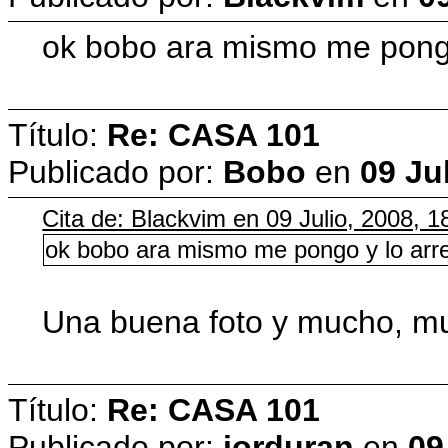
ok bobo ara mismo me pongo 
Título:
Re: CASA 101
Publicado por:
Bobo
en
09 Ju
Cita de: Blackvim en 09 Julio, 2008, 1
ok bobo ara mismo me pongo y lo arreg
Una buena foto y mucho, muc
Título:
Re: CASA 101
Publicado por:
jorduran
en
09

────────────────

WORK TO COMPLETE >>
Could you retype every record above exactly, leaving the pictures out?

ANSWER BELOW >>
ok bobo ara mismo me pongo 
Título:
Re: CASA 101
Publicado por:
Bobo
en
09 Ju
Cita de: Blackvim en 09 Julio, 2008, 1
ok bobo ara mismo me pongo y lo arreg
Una buena foto y mucho, muc
Título:
Re: CASA 101
Publicado por:
jorduran
en
09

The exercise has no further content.